Hardware and systems analyst for Gartner Asia-Pacific, Jackie Yeung, said low-end A4 monochrome or colour MFPs were suitable for SMB, SOHO, consumer and small-sized workgroups, whereas monochrome and colour copier-based laser MFPs were suitable for departmental, mid-size or large workgroups and enterprise organisations.

It is this kind of market segmentation which is leading to a dramatic difference between the uptake of inkjet MFPs as opposed to their laser counterparts.

According to industry analyst groups, MFPs represent 40-50 per cent of the overall inkjet printer market.

IDC claims MFPs only capture about 25 per cent of overall sales in the laser printer market, while figures from GfK, whose research is focused on consumer-based resellers, suggest that only 10 per cent of MFPs sold in 2004 were laser.

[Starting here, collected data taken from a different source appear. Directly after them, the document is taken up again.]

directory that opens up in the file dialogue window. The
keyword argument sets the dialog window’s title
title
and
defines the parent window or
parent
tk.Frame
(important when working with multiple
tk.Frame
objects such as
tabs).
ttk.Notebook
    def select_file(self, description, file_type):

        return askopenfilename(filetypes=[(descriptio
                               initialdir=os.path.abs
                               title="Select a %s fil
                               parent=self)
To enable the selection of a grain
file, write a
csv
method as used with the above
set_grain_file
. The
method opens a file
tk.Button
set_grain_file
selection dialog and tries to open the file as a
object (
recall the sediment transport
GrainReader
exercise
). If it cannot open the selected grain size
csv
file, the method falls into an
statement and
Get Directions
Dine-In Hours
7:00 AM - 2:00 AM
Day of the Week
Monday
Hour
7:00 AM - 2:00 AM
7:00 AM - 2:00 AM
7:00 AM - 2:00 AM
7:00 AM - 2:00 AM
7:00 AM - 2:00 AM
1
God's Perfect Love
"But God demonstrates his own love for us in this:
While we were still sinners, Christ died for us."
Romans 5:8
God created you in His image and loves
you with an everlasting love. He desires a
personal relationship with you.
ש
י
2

Not only is it starting from a larger base, the rate of growth of inkjet sales is greater than that of laser MFPs.

"The inkjet MFP has experienced major growth over the past 12 months, increasing by 66 per cent, while the laser technology grew by 34 per cent," GfK's Murphy said.

Such figures suggest the technology case for colour and increased functionality is working in the home and consumer market, but still failing at the high-end.

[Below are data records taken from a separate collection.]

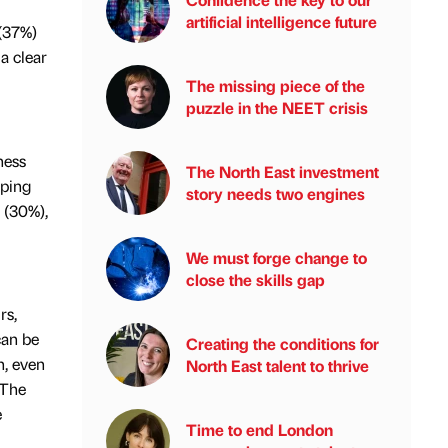
artificial intelligence future
 (37%)
a clear
The missing piece of the
puzzle in the NEET crisis
ness
The North East investment
pping
story needs two engines
s (30%),
We must forge change to
close the skills gap
rs,
can be
Creating the conditions for
n, even
North East talent to thrive
 The
e
Time to end London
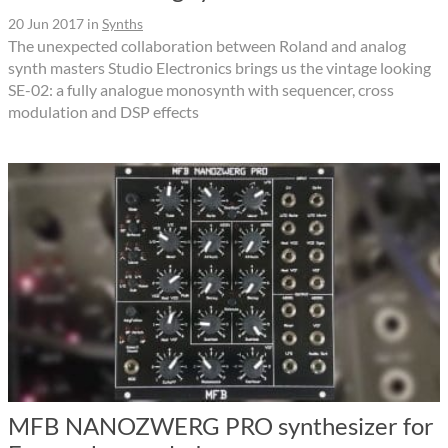
20 Jun 2017
in
Synths
The unexpected collaboration between Roland and analog
synth masters Studio Electronics brings us the vintage looking
SE-02: a fully analogue monosynth with sequencer, cross
modulation and DSP effects
MFB NANOZWERG PRO synthesizer for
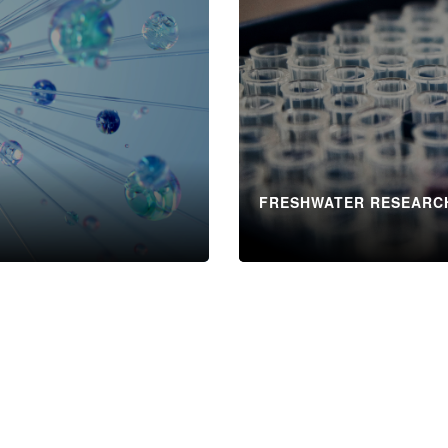
FRESHWATER RESEARC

Yeung claimed the printer industry had yet to fully make a case for MFPs in the business and enterprise space.

"Organisations need smarter document processes for cost-effective usage of printing resources," explained Yeung.

"Competitive pricing of inkjet MFPs against single-function inkjets has lead to growth in the SOHO and SMB space, but more needs to be done in the upper level."

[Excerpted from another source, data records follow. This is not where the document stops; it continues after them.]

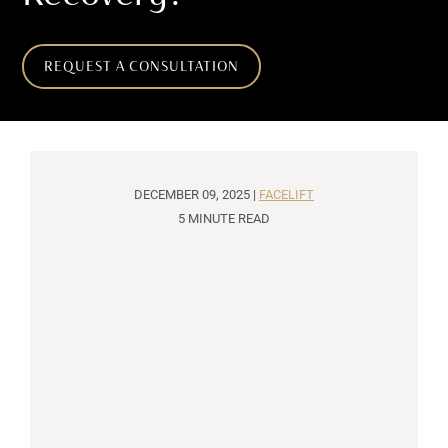
REQUEST A CONSULTATION
DECEMBER 09, 2025 |
FACELIFT
5 MINUTE READ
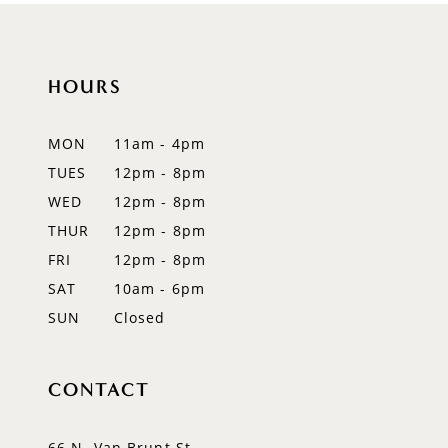
10
11
HOURS
12
MON
11am - 4pm
13
TUES
12pm - 8pm
WED
12pm - 8pm
14
THUR
12pm - 8pm
FRI
12pm - 8pm
SAT
10am - 6pm
SUN
Closed
CONTACT
66 N. Van Brunt St.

For the same case to be made at the enterprise level, Yeung said vendors must offer similar cost savings to all sizes of organisations, especially midsize and large business. However, in the enterprise space, improvements in colour technology alone won't provide a cogent market stimulus.

In this sector Yeung is calling for a greater emphasis on an analysis of output and printing resources, so as to identify how they can be better utilised.

The MFP challenge

According to Kyocera's Vella, high-end markets will continue to be a challenge for MFPs because, unlike small businesses, large corporations are apprehensive about centralisation.

"We are talking about customers who do massive amounts of copying and printing and so forth," Vella said.

"It is understandable that a library, for example, that has massive copying volumes and is apprehensive about centralising everything on a single print device."

And while finding a business case for high-end customers is a challenge, so to is finding a business case for MFP resellers.

After all, selling a single item that does the work of four robs you of three sales... or does it?

Most commonly MFPs combine faxing, printing, scanning and copying services.

Of this set, computer resellers would traditionally only get the printer and scanner sales, as faxes and copiers were more commonly sourced from office supply retailers. To this extent, resellers are cutting back from two sales to one, and when it comes to calculating margins the single sale is still worth about the same at the other two combined.

Additionally, storing, displaying, selling and shipping a single product cuts back on overheads, and it could be argued provides greater levels of satisfaction to your customers.

"It might look like it will be one sale compared to four but resellers need to take other factors into account," IDC's Pein argued.

"Stock handling and management costs are reduced, you cut back on the need for warehouse space and ultimately you give your customers a model they want, something they can be happy with."

With vendors keen to ramp up MFP sales, resellers have become hot property and have more chance to pick brands. And while the latest in androgynous machines are fast and colourful, they don't require any particular skills, or any retraining.

As the market for MFPs at this stage is also focused on consumer-style inkjet machines, resellers don't need to stray from their traditional comfort zone to get a piece of the action.

The verdict: ditch scanners and single-function units, set up an MFP in the showroom and let the results do the work for you.